Input data Block Start
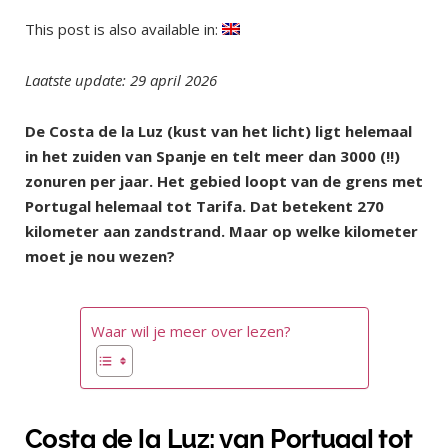
This post is also available in:
Laatste update: 29 april 2026
De Costa de la Luz (kust van het licht) ligt helemaal
in het zuiden van Spanje en telt meer dan 3000 (!!)
zonuren per jaar. Het gebied loopt van de grens met
Portugal helemaal tot Tarifa. Dat betekent 270
kilometer aan zandstrand. Maar op welke kilometer
moet je nou wezen?
Waar wil je meer over lezen?
Costa de la Luz: van Portugal tot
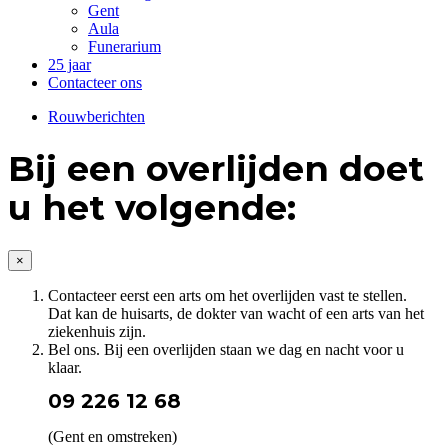
Gent
Aula
Funerarium
25 jaar
Contacteer ons
Rouwberichten
Bij een overlijden doet
u het volgende:
×
Contacteer eerst een arts om het overlijden vast te stellen.
Dat kan de huisarts, de dokter van wacht of een arts van het
ziekenhuis zijn.
Bel ons. Bij een overlijden staan we dag en nacht voor u
klaar.
09 226 12 68
(Gent en omstreken)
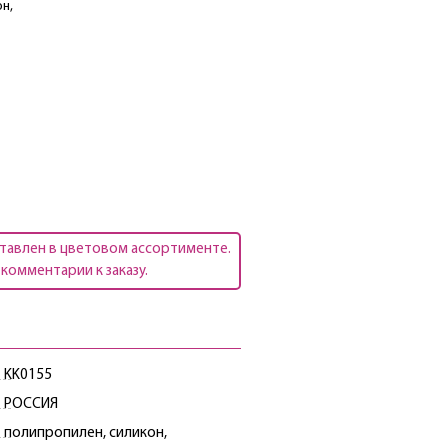
н,
тавлен в цветовом ассортименте.
комментарии к заказу.
KK0155
РОССИЯ
полипропилен, силикон,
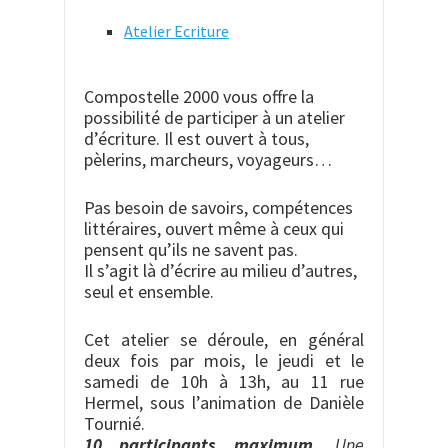
Atelier Ecriture
Compostelle 2000 vous offre la
possibilité de participer à un atelier
d’écriture. Il est ouvert à tous,
pèlerins, marcheurs, voyageurs…
Pas besoin de savoirs, compétences
littéraires, ouvert même à ceux qui
pensent qu’ils ne savent pas.
Il s’agit là d’écrire au milieu d’autres,
seul et ensemble.
Cet atelier se déroule, en général
deux fois par mois, le jeudi et le
samedi de 10h à 13h, au 11 rue
Hermel, sous l’animation de Danièle
Tournié.
10 participants maximum.
Une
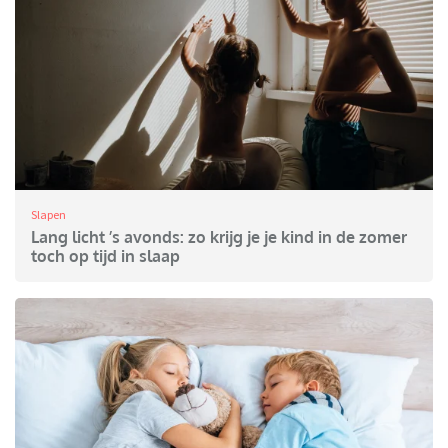
Slapen
Lang licht ’s avonds: zo krijg je je kind in de zomer
toch op tijd in slaap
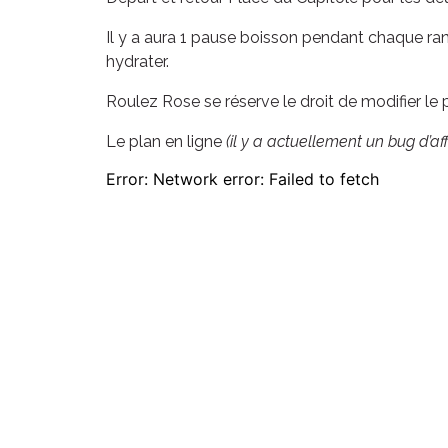
Il y a aura 1 pause boisson pendant chaque ra
hydrater.
Roulez Rose se réserve le droit de modifier le
Le plan en ligne
(il y a actuellement un bug d’af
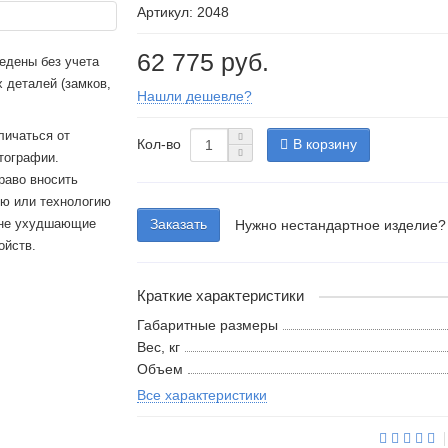
Артикул: 2048
62 775 руб.
едены без учета
 деталей (замков,
Нашли дешевле?
личаться от
Кол-во
В корзину
тографии.
раво вносить
ию или технологию
 не ухудшающие
Заказать
Нужно нестандартное изделие?
ойств.
Краткие характеристики
Габаритные размеры
Вес, кг
Объем
Все характеристики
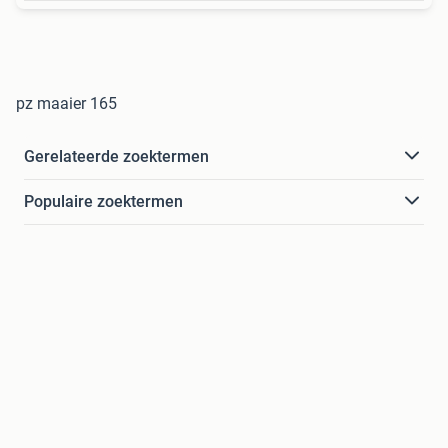
pz maaier 165
Gerelateerde zoektermen
Populaire zoektermen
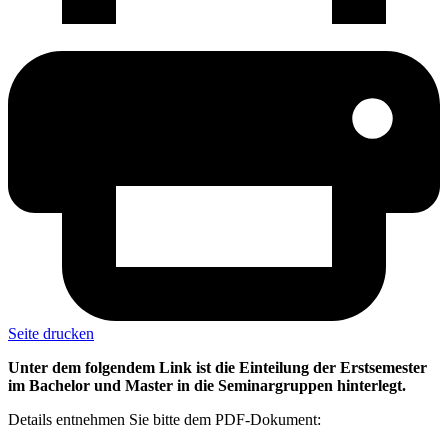
Seite drucken
Unter dem folgendem Link ist die Einteilung der Erstsemester
im Bachelor und Master in die Seminargruppen hinterlegt.
Details entnehmen Sie bitte dem PDF-Dokument:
Input data Block End
### What you should do:
Repeat everything from the line containing "Atelier Ecriture" down to the line containing "deux fois par mois, le jeudi et le", both included, without altering any character.

### Reply:
Atelier Ecriture
Compostelle 2000 vous offre la
possibilité de participer à un atelier
d’écriture. Il est ouvert à tous,
pèlerins, marcheurs, voyageurs…
Pas besoin de savoirs, compétences
littéraires, ouvert même à ceux qui
pensent qu’ils ne savent pas.
Il s’agit là d’écrire au milieu d’autres,
seul et ensemble.
Cet atelier se déroule, en général
deux fois par mois, le jeudi et le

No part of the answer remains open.